Fabirc Painting with Tsukenieko Inks

Since I seem to be spending my time during this heat wave finishing up a knitting project (because I can sit in front of the air conditioner and knit, rather than be in my hot sewing room), I thought I'd post a retrospective about some work I did a few years ago.

Back in 2006, I religiously watched Simply Quilts when it was aired on the HGTV network. One episode featured Lura Schwarz Smith and her quilt Seams Like Degas. She demonstrated the technique she used to make the faces in that quilt, using Tsukenieko inks. I was very excited about these techniques; I was thinking about using them for my mother's portrait quilt, so I went out and purchased a whole bunch of the inks and supplemental tools (pens, stand, "ready to dye" fabric, etc.).

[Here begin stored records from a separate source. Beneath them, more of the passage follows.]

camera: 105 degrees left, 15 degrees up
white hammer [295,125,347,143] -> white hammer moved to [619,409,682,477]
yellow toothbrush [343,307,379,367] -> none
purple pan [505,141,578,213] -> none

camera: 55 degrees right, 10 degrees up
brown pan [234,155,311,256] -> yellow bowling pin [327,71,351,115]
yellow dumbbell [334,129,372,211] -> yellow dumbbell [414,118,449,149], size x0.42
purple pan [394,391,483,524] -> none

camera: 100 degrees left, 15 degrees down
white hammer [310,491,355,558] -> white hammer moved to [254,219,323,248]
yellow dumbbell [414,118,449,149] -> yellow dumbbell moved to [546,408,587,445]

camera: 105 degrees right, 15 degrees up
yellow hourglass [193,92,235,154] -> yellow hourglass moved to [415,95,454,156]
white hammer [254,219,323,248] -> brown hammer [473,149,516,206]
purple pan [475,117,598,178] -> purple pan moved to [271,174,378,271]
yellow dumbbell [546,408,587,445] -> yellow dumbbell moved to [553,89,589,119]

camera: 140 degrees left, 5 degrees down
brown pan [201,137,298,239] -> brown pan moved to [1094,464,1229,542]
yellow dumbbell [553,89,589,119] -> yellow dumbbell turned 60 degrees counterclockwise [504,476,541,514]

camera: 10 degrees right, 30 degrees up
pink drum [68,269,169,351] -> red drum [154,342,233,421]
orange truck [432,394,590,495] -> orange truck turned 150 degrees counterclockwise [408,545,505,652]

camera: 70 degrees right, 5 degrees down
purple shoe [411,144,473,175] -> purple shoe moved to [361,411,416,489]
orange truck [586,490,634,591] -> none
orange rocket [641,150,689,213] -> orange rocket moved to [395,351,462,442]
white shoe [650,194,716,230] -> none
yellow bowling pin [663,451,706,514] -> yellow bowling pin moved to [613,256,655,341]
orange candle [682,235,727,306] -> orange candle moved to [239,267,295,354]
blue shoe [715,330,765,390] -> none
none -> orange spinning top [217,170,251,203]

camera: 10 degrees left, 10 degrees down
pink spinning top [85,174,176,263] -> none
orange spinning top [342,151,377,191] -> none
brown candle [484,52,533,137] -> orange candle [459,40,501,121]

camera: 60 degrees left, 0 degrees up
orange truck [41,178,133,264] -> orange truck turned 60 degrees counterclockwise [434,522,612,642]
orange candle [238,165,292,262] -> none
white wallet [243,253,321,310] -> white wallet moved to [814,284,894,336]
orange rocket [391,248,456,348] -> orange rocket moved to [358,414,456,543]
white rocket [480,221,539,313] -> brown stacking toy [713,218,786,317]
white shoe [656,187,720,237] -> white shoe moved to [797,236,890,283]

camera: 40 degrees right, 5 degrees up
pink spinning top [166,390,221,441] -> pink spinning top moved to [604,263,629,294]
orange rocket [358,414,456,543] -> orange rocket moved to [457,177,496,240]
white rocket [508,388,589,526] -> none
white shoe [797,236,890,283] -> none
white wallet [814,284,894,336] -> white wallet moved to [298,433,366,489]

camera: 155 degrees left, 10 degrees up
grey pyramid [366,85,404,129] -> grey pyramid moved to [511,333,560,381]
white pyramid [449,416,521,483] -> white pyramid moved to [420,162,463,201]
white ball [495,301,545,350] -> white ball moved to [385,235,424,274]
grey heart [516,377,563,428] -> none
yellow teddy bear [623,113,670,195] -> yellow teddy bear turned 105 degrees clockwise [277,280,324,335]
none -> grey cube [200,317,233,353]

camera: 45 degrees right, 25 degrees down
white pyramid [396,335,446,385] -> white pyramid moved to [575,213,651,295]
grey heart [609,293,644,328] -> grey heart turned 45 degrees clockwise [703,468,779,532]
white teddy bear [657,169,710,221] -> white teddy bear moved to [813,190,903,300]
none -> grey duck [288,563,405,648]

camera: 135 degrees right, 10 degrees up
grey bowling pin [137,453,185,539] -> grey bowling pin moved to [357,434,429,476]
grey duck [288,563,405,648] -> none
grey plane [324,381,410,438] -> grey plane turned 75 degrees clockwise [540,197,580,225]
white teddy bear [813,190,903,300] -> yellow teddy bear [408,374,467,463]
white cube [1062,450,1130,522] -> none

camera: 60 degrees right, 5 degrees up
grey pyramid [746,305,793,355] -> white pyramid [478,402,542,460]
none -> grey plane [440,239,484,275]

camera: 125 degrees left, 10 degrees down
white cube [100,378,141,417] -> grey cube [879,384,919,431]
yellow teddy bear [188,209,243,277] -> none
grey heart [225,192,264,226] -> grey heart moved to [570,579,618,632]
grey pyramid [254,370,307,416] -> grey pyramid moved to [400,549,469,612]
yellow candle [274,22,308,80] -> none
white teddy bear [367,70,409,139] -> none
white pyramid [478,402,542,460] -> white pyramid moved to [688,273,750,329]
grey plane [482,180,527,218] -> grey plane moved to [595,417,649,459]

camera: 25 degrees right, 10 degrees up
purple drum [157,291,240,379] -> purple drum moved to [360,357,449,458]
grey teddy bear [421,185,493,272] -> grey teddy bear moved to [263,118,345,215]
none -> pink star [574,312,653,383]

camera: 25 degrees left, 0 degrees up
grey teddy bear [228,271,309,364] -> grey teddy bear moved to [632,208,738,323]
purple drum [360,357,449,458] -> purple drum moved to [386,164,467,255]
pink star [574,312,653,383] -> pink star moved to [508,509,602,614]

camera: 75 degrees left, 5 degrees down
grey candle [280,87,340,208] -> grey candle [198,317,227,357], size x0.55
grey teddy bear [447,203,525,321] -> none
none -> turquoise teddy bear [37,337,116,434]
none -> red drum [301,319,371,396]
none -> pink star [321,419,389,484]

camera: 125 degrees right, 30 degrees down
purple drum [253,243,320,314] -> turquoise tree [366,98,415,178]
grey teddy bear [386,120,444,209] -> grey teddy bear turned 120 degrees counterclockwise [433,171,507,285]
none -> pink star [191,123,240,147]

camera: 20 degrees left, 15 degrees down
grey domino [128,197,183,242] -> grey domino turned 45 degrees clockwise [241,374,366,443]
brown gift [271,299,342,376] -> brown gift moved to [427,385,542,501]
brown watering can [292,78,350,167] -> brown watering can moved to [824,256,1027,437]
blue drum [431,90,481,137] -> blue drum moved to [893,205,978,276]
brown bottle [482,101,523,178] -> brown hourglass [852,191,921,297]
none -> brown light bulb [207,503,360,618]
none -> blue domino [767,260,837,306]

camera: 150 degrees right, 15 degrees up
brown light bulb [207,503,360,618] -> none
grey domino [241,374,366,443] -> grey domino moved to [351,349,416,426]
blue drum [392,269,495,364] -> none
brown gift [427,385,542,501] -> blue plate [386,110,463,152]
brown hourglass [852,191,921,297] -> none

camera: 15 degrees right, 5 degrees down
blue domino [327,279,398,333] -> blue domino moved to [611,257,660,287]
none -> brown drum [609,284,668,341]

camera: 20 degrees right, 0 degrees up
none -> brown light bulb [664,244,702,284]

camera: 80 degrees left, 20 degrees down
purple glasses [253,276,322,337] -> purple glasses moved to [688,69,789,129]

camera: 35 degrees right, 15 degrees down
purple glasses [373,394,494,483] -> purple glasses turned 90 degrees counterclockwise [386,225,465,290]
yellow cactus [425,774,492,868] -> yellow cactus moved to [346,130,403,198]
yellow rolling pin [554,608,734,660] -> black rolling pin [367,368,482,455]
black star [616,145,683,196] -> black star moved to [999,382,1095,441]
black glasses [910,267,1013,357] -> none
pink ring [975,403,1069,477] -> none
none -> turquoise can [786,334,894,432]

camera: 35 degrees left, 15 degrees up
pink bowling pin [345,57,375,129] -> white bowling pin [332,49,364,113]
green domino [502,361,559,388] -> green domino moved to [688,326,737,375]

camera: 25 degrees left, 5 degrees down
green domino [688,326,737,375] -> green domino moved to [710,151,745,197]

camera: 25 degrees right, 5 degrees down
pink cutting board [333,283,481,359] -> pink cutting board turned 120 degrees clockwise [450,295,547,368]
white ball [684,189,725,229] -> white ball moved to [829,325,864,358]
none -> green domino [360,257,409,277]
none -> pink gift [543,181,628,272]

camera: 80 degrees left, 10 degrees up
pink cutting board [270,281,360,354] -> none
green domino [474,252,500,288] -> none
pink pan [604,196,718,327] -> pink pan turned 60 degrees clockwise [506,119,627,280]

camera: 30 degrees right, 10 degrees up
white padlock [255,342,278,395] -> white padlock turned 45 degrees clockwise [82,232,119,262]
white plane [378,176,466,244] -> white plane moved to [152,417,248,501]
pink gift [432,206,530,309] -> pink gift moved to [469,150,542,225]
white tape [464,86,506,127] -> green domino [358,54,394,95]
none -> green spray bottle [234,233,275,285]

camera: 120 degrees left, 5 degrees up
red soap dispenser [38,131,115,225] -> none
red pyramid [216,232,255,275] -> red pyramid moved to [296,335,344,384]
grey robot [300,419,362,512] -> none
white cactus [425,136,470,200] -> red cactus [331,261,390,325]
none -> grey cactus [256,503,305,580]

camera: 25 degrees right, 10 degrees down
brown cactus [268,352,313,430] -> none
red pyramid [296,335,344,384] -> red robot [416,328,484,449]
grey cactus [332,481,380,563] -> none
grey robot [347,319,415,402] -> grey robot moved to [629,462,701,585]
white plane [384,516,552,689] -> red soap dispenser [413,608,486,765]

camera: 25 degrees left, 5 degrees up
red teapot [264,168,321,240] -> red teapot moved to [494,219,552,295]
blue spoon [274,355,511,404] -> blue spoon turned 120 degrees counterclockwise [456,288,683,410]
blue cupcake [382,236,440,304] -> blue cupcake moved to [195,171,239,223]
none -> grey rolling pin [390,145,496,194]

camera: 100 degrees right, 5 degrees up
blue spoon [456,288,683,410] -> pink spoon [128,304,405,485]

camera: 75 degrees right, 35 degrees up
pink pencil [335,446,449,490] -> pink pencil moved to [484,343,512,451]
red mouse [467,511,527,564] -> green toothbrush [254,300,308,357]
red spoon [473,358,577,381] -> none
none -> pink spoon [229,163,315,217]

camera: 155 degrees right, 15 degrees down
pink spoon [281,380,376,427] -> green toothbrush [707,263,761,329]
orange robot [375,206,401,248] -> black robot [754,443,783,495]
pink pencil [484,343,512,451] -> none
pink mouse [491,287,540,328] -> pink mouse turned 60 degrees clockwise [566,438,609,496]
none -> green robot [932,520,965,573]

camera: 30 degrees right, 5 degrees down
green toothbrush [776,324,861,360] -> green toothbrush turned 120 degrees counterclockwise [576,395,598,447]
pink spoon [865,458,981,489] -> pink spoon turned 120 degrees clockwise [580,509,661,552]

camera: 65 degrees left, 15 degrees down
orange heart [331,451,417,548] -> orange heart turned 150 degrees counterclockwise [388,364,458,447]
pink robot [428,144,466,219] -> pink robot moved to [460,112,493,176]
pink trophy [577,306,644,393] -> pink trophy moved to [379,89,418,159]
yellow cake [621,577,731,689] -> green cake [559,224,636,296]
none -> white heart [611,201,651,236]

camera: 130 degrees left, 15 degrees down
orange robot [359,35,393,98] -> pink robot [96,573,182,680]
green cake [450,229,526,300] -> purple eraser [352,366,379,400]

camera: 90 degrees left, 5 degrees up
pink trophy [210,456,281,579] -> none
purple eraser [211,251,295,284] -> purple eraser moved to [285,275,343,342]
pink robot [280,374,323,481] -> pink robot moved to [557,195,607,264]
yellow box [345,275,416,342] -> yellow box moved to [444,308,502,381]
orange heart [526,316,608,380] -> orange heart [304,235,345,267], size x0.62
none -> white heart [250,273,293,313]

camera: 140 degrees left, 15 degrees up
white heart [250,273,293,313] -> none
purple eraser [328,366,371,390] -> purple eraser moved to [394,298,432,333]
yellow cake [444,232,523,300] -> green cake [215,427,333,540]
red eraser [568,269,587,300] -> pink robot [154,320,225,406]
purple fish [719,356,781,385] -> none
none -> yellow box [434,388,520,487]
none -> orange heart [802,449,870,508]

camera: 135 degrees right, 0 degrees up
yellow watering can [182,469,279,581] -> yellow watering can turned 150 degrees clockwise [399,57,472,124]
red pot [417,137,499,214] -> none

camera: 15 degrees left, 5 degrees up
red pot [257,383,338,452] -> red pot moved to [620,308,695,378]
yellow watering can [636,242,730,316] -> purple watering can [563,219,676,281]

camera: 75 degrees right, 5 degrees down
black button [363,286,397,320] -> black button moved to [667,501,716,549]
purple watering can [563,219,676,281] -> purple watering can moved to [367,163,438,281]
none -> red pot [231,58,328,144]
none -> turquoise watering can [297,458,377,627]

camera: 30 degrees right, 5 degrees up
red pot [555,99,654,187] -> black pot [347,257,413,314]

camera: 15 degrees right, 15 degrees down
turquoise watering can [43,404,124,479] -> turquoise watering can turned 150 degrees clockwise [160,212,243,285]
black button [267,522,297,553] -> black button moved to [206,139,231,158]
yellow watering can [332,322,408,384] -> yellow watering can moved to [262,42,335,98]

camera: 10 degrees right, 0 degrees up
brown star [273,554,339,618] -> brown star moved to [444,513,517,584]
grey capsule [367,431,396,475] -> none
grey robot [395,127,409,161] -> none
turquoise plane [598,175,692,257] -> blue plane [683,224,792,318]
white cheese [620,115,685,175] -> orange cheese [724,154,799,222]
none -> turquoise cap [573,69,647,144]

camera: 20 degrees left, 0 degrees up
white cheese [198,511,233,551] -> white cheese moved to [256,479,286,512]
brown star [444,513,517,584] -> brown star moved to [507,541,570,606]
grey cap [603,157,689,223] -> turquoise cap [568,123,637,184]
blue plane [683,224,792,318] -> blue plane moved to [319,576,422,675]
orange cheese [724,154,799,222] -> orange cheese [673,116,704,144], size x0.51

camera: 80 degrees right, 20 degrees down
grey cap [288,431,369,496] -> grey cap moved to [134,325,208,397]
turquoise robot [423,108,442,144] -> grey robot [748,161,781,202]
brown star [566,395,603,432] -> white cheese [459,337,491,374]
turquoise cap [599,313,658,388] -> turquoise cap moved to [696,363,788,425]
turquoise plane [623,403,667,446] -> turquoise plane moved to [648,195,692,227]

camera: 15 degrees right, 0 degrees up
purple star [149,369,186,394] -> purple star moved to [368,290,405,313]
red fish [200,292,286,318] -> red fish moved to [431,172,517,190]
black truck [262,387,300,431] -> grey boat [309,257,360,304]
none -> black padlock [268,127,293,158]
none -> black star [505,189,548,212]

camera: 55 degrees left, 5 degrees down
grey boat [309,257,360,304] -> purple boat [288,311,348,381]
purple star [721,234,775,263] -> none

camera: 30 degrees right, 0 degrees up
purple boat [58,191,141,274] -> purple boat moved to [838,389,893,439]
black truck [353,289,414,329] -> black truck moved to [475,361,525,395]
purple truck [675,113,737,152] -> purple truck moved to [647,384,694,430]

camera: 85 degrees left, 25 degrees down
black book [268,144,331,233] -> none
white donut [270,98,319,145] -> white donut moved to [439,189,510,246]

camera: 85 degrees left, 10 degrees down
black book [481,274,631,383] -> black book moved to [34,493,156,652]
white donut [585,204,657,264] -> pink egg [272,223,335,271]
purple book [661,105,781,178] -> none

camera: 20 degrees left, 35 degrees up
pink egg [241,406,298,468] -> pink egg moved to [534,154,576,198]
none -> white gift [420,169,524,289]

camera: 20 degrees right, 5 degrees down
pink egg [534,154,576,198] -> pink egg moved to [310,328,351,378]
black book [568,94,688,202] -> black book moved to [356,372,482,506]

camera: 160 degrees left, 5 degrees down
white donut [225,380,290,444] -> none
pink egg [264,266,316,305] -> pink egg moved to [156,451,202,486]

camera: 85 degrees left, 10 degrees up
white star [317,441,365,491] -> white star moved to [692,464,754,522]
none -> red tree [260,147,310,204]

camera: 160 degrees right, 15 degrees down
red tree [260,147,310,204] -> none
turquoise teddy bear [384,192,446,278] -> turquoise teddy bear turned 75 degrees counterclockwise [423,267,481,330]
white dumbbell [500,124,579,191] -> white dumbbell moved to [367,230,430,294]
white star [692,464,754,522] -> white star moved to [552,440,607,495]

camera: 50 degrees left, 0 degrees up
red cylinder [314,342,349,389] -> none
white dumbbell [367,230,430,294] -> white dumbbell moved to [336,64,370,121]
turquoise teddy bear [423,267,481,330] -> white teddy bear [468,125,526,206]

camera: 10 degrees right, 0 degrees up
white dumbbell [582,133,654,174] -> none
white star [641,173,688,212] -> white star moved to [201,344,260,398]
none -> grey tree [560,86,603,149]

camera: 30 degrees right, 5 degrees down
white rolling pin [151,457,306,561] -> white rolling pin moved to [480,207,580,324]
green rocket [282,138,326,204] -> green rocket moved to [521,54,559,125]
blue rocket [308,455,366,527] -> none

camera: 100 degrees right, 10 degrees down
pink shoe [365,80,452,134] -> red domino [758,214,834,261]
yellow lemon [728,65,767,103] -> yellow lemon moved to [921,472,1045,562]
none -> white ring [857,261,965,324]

In order to learn how to use the inks, I gave myself a small project: to create a series of wall hangings representing the 5 "esoteric" elements of air, earth, water, fire and spirit. For the first four elements (air, earth, water, fire) I wanted to use animal representations. I was also thinking that I would do a few series of these, so for my first batch, I chose animals from the class Mammalia: a bat for air, a stag for earth, a lion for fire, and a sea otter for water.





I started with a rough pencil sketch on newsprint, and placed the newsprint and a piece of dyer's cloth on a clear plastic clipboard, which acted like a light box. I traced the sketch using black ink and a fine-tip pen onto the fabric, took it from the clipboard, and heat set the outline.

Then, using a spray bottle, I soaked the fabric. Then I applied the background colors, being careful not to get too much ink in the area where the animal was going to be. To get the hand-dyed fabric effect, the ink is applied in random spots and then you crumple the wet fabric into a ball. When you open it up, the ink has spread all over the fabric. If you need to remove some ink from an area, you can rinse it or soak it out. Once you have your background the way you want it, heat-set the ink again.

NOTE: if you don't put paper or a pillowcase or other fabric under the piece you are working on when you iron, you will stain your ironing surface. (I discovered that the hard way).

Then I colored in the foreground figure. For the stag wall hanging, I decided that a crescent moon would add a lot to the image. I decided this after I had made the background. Luckily, the white ink is opaque, and a few layers of it covered the green pretty well. The final image is then heat set.

For these pieces, I simply added 2 fabric frames around the inked fabric, and quilted and bound them like I would have any other quilt (as you can see, my binding techniques weren't quite up to "show standards"). One additional thing I did on the Lion quilt is that I used thread painting to do the mane.

All of these mini quilts were made using my trusty old Singer. I didn't have a darning foot, so all the quilting was done "bare needle" - which I know you're not supposed to do as it's pretty dangerous. I didn't stab myself on these, but I did on another quilt, which prompted me to finally get my Viking.



1 comment:

  1. Very nice work, and the comment about putting something under your work is so true, you earned your quilting strips, we'll all done it. Welcome and thanks for sharing.